[Collected material — start]
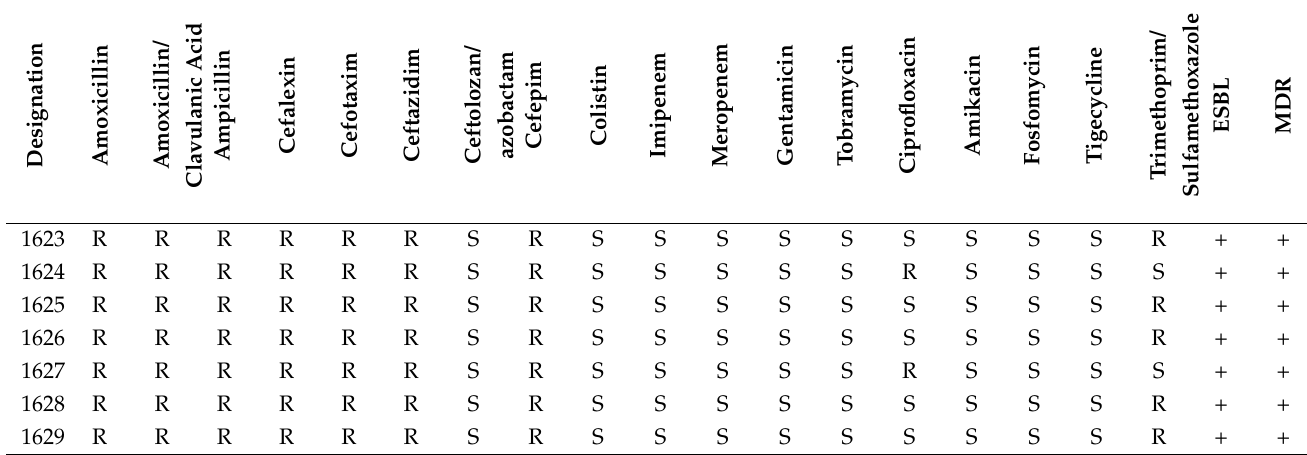
Table 2. Phenotypic resistance profiles of ESBL- E. coli isolates. R = resistant, S =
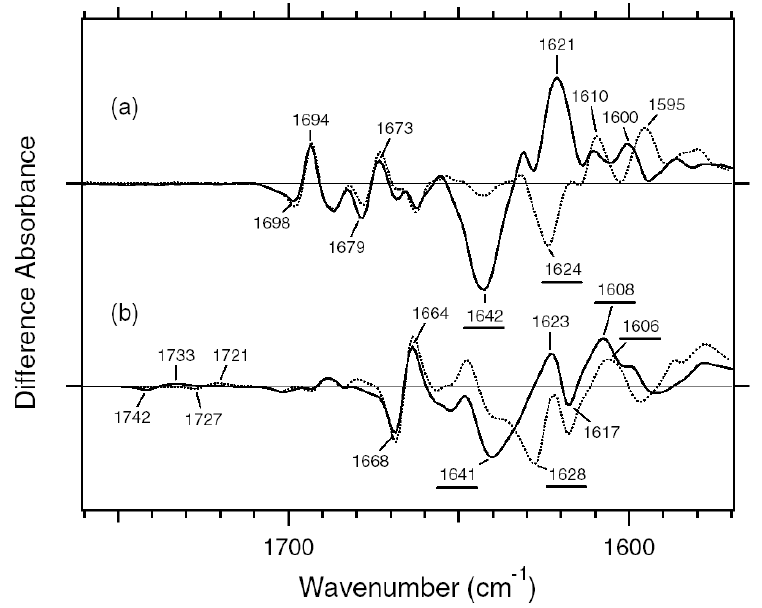
Figure 10. The ASR minus ASR (a) and the BR minus BR (b) spectra in K K the 1,760–1,570 cm -1 region, most of which are ascribable for vibrations of the protein moiety. The underlined peaks are C=N stretching vibrations of the chromophore. The sample was hydrated with H O (solid lines) or D O (dotted lines). One division of the y-axis 2 2 corresponds to 0.003 absorbance units. This figure is reprinted with permission from Furutani et al. [20]. Copyright 2005 American Chemical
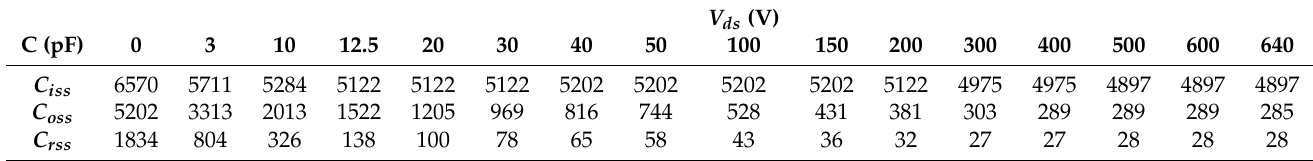
Table 4. SiC MOSFET capacitance table for V ds voltage at 25 ◦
[Collected material — finish]
--- Task instructions ---
Take from the listing above each line containing "Table".

--- Answer for this exercise ---
Table 2. Phenotypic resistance profiles of ESBL- E. coli isolates. R = resistant, S =
Table 4. SiC MOSFET capacitance table for V ds voltage at 25 ◦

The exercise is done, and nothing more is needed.